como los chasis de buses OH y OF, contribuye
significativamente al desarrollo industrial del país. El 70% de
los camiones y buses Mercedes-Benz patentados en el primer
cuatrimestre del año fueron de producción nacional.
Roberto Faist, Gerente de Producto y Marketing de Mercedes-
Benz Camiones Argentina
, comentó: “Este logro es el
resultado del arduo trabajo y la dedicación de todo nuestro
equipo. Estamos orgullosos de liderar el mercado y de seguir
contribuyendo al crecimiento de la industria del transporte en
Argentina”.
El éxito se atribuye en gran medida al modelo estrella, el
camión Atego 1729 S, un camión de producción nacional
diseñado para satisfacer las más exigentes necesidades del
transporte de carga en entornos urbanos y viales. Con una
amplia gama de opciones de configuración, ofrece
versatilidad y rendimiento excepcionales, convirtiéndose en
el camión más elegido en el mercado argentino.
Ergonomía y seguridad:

Exercise aim —
Every entry must be printed again, exactly as it reads.

Answer space —
como los chasis de buses OH y OF, contribuye
significativamente al desarrollo industrial del país. El 70% de
los camiones y buses Mercedes-Benz patentados en el primer
cuatrimestre del año fueron de producción nacional.
Roberto Faist, Gerente de Producto y Marketing de Mercedes-
Benz Camiones Argentina
, comentó: “Este logro es el
resultado del arduo trabajo y la dedicación de todo nuestro
equipo. Estamos orgullosos de liderar el mercado y de seguir
contribuyendo al crecimiento de la industria del transporte en
Argentina”.
El éxito se atribuye en gran medida al modelo estrella, el
camión Atego 1729 S, un camión de producción nacional
diseñado para satisfacer las más exigentes necesidades del
transporte de carga en entornos urbanos y viales. Con una
amplia gama de opciones de configuración, ofrece
versatilidad y rendimiento excepcionales, convirtiéndose en
el camión más elegido en el mercado argentino.
Ergonomía y seguridad:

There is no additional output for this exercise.